The first-to-file system, which went into effect on March 16, 2013, is but one more step towards unifying the patent landscape in the US with the rest of the world. But, as Wysebridge reports, it's not a "pure" first to file system.
With a pure first to file system, the following are some general rules:
1) Any public disclosure of the invention, PRIOR to filing an application, prevents you from obtaining a patent. Basically, if the invention becomes publicly known before an application is filed, the patent will not be awarded. This drives forward the necessity to file patents rapidly.

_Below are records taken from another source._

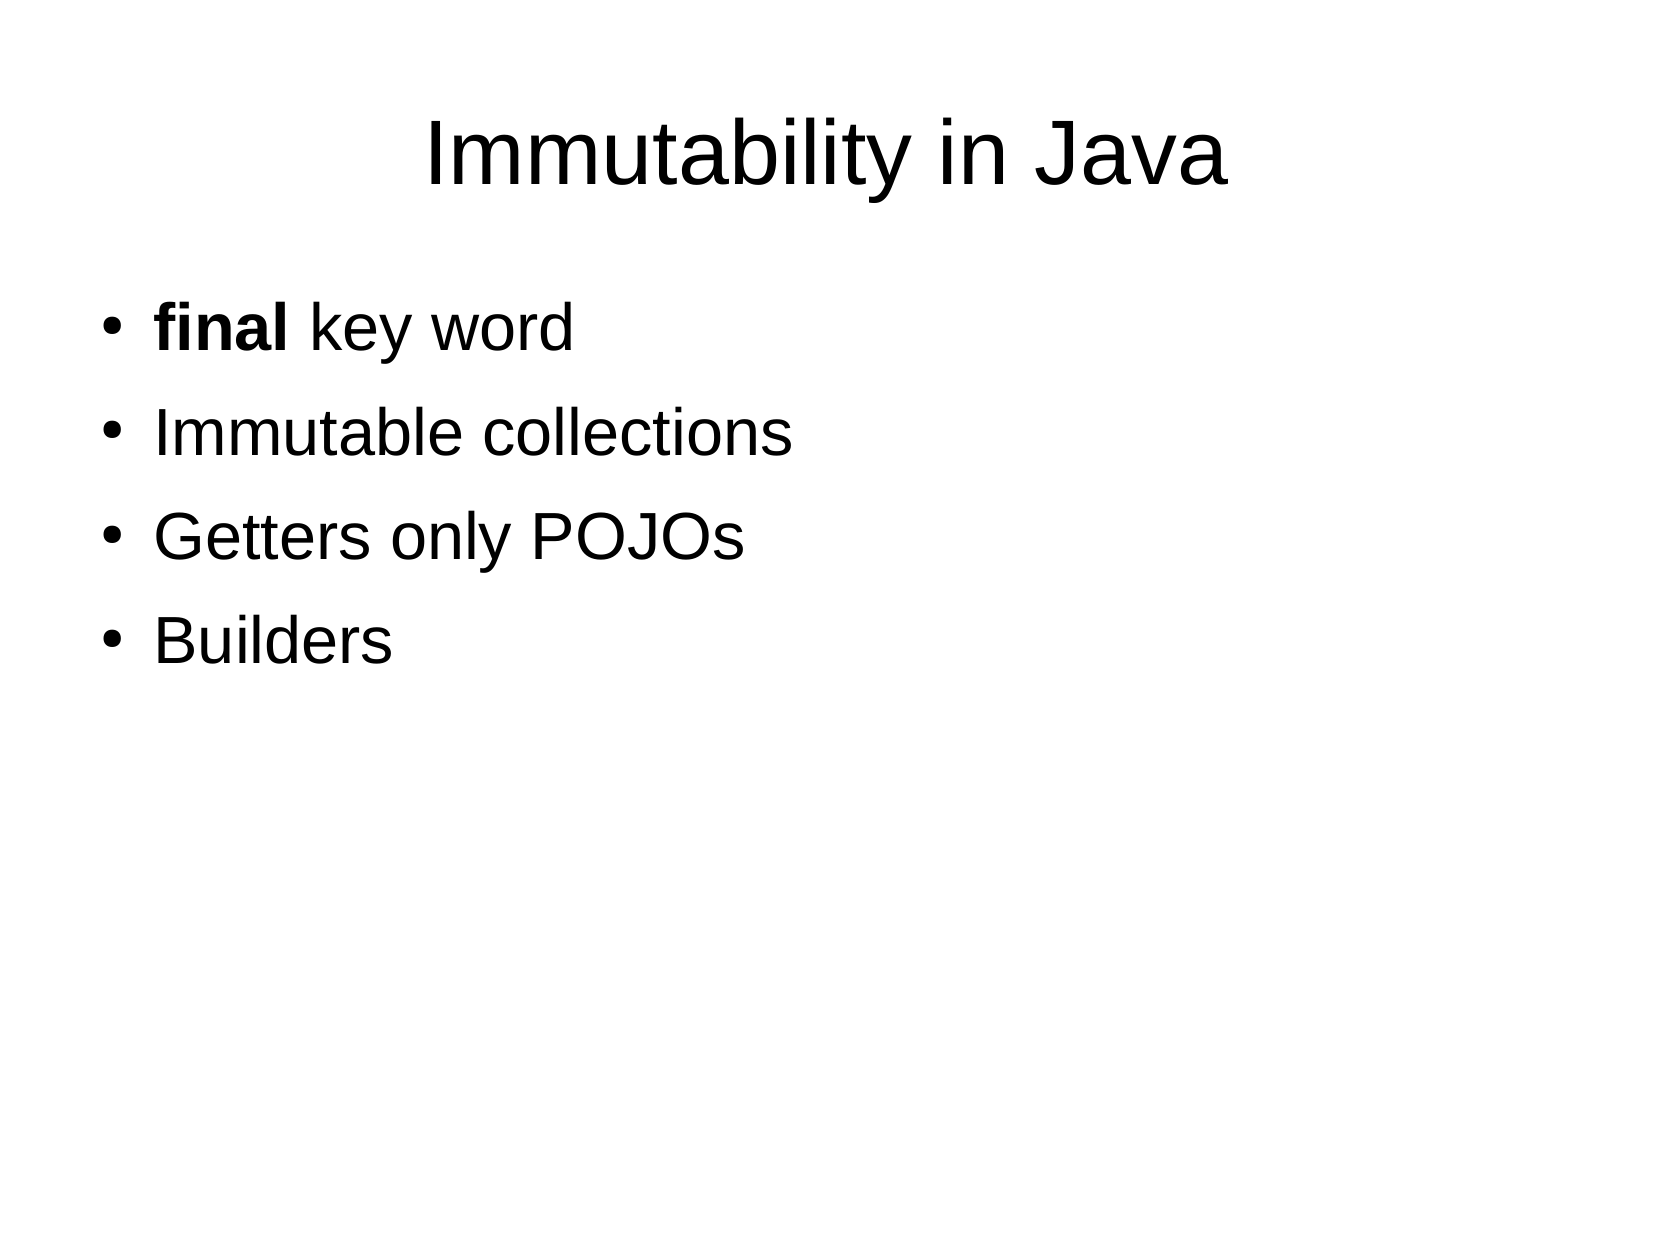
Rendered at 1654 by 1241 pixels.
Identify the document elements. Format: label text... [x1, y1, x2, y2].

list final key word Immutable collections Getters only POJOs Builders [82, 290, 1538, 1010]
title Immutability in Java [82, 49, 1571, 257]
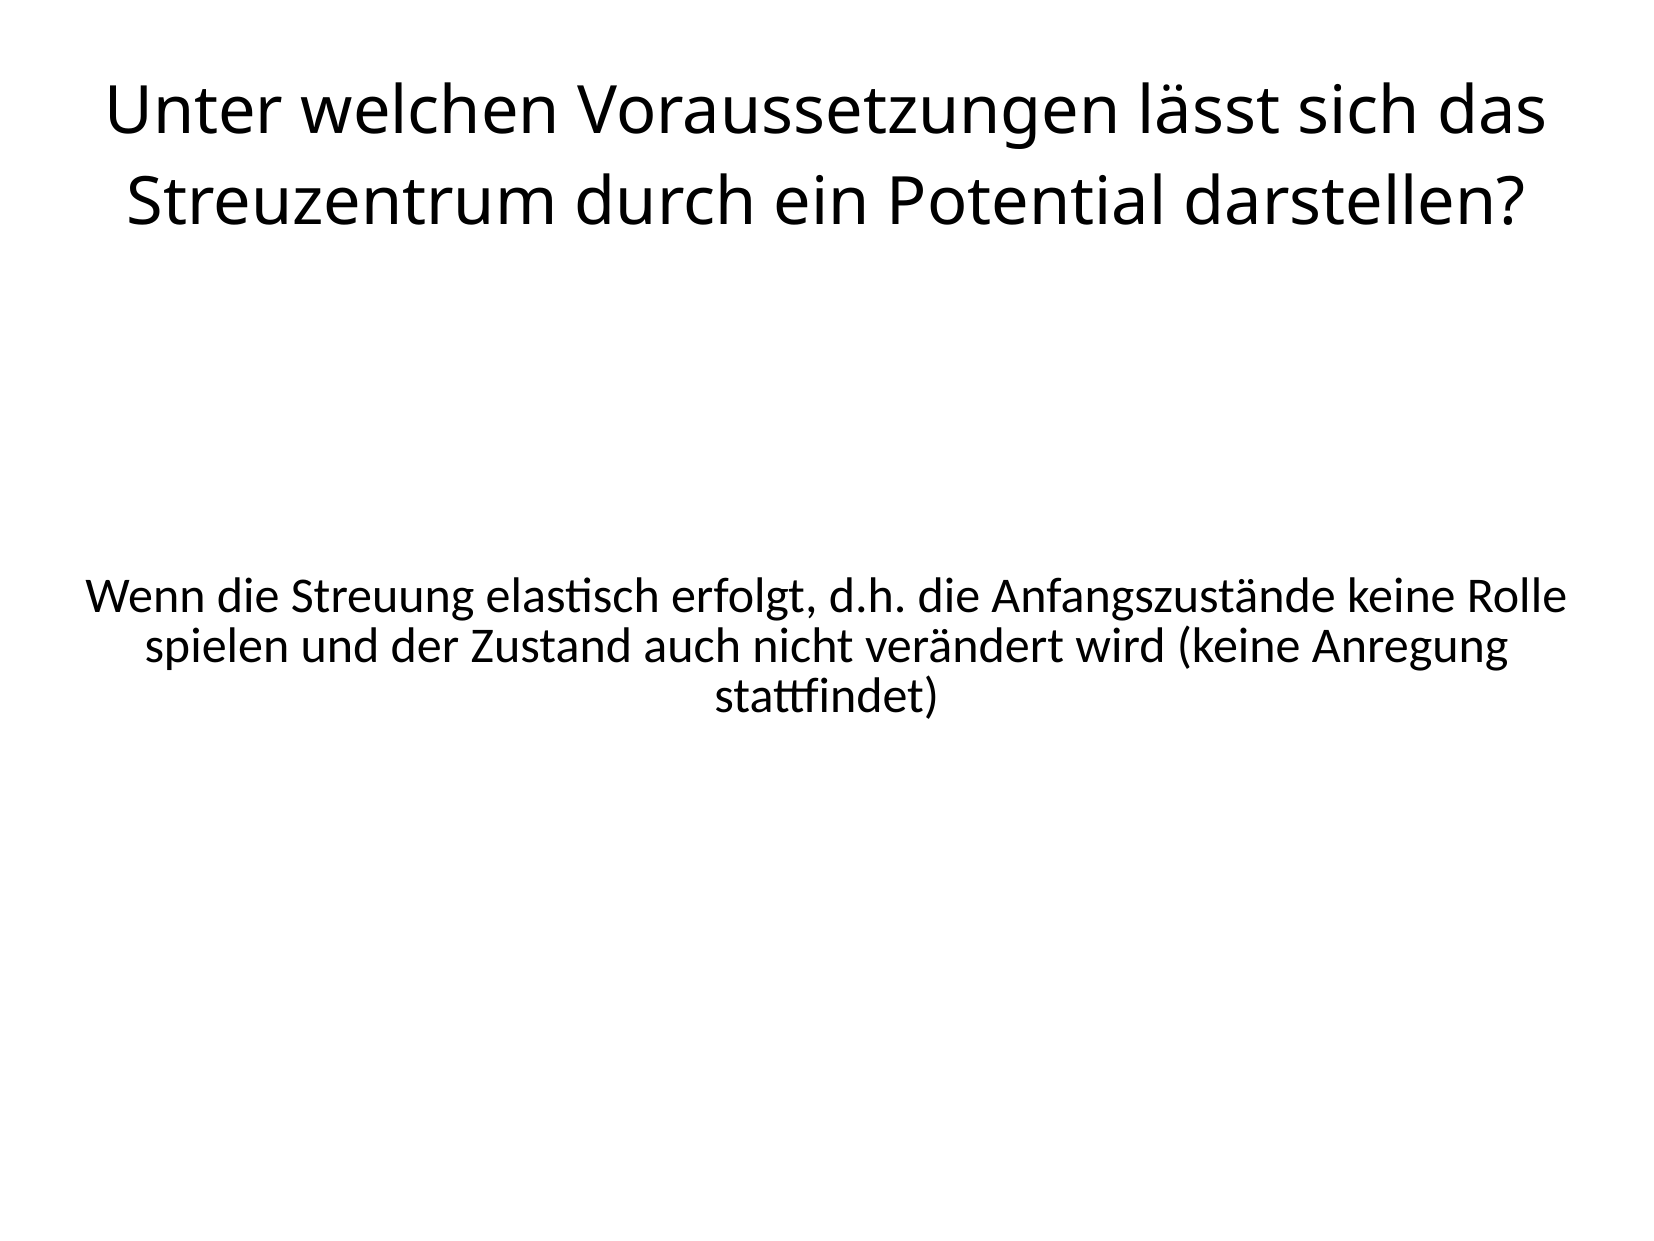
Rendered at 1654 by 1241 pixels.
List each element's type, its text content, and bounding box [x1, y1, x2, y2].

title Unter welchen Voraussetzungen lässt sich das Streuzentrum durch ein Potential darstellen? [82, 49, 1571, 257]
subtitle Wenn die Streuung elastisch erfolgt, d.h. die Anfangszustände keine Rolle spielen und der Zustand auch nicht verändert wird (keine Anregung stattfindet) [82, 290, 1571, 1010]
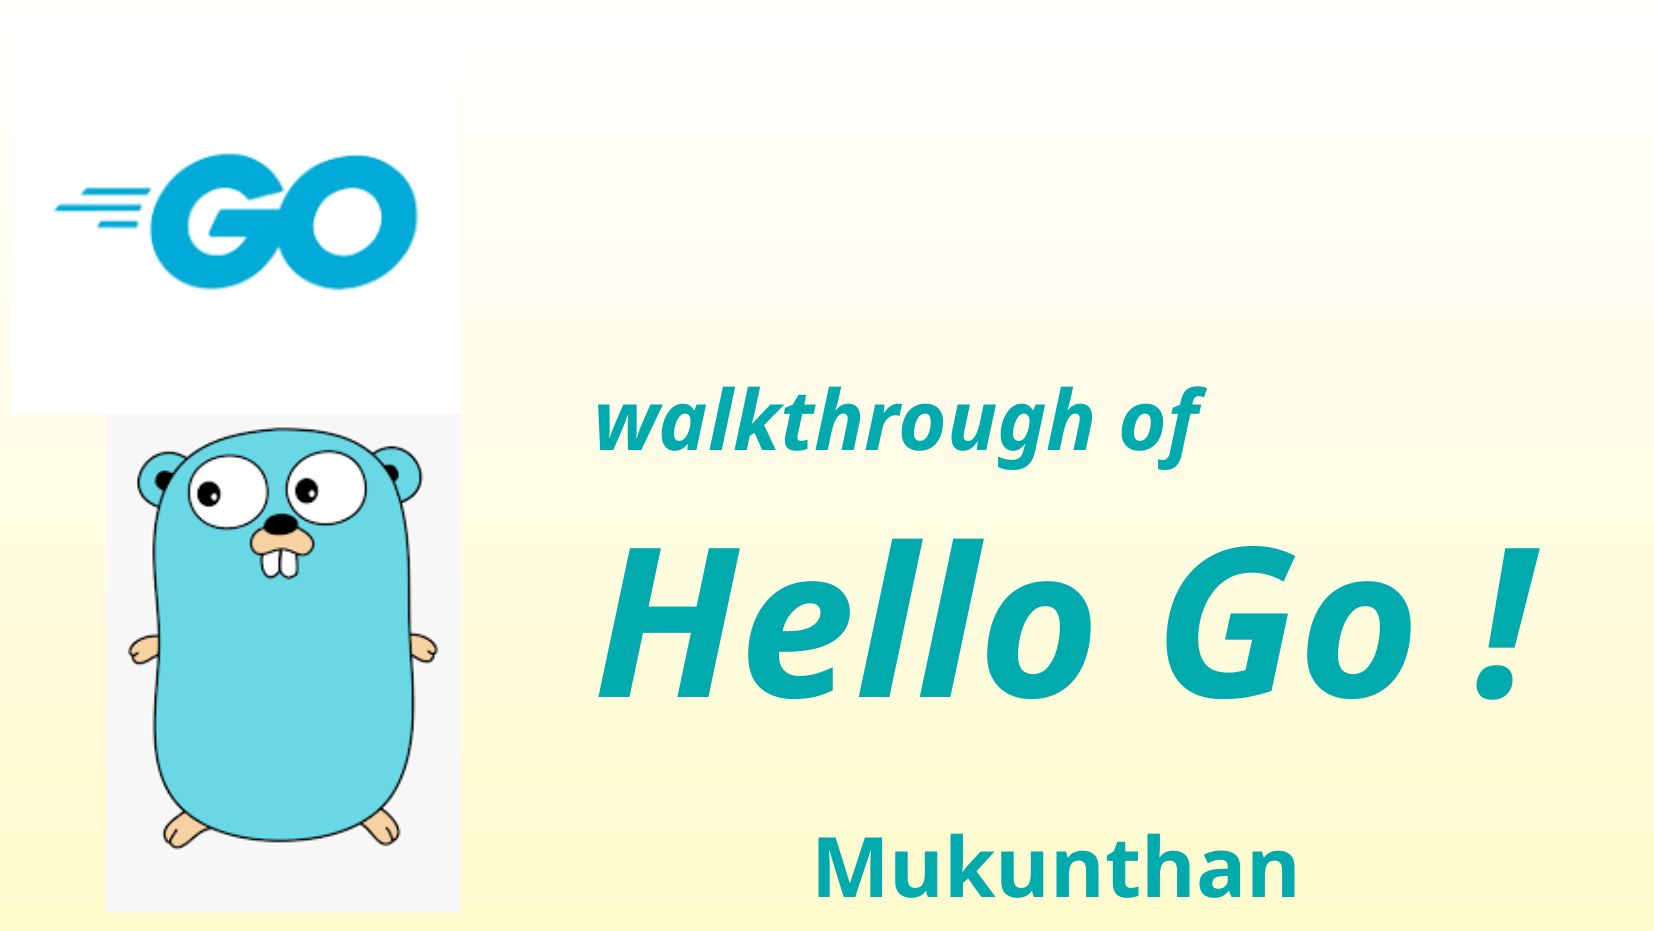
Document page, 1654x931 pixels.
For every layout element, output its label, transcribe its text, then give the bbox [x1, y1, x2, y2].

2) Awarding of a Patent will be based on when the application was submitted. No longer will inventors be able to show prior conception of an invention to obtain a patent. The date that is important is the date of filing the application.
Thus, under a "pure" first to file system, using the above scenario, Jerry would have been awarded the patent.
However, the US has a modified version of "first to file." Currently, an inventor can publicly disclose their invention (on a blog, in a paper, etc), and still be able to file a patent application within one year of the first public disclosure. In foreign countries, the inventor would NOT be able to file for a patent. Thus, in the US, the new system can be thought of as a "first to disclose" system, and in the absence of any public disclosure, it is a "first to file" system. One caveat though. If an inventor in the US publicly discloses their invention, even though they can apply for a patent in the US, they forfeit any potential foreign patents, as this prevents receiving a patent on the disclosed invention.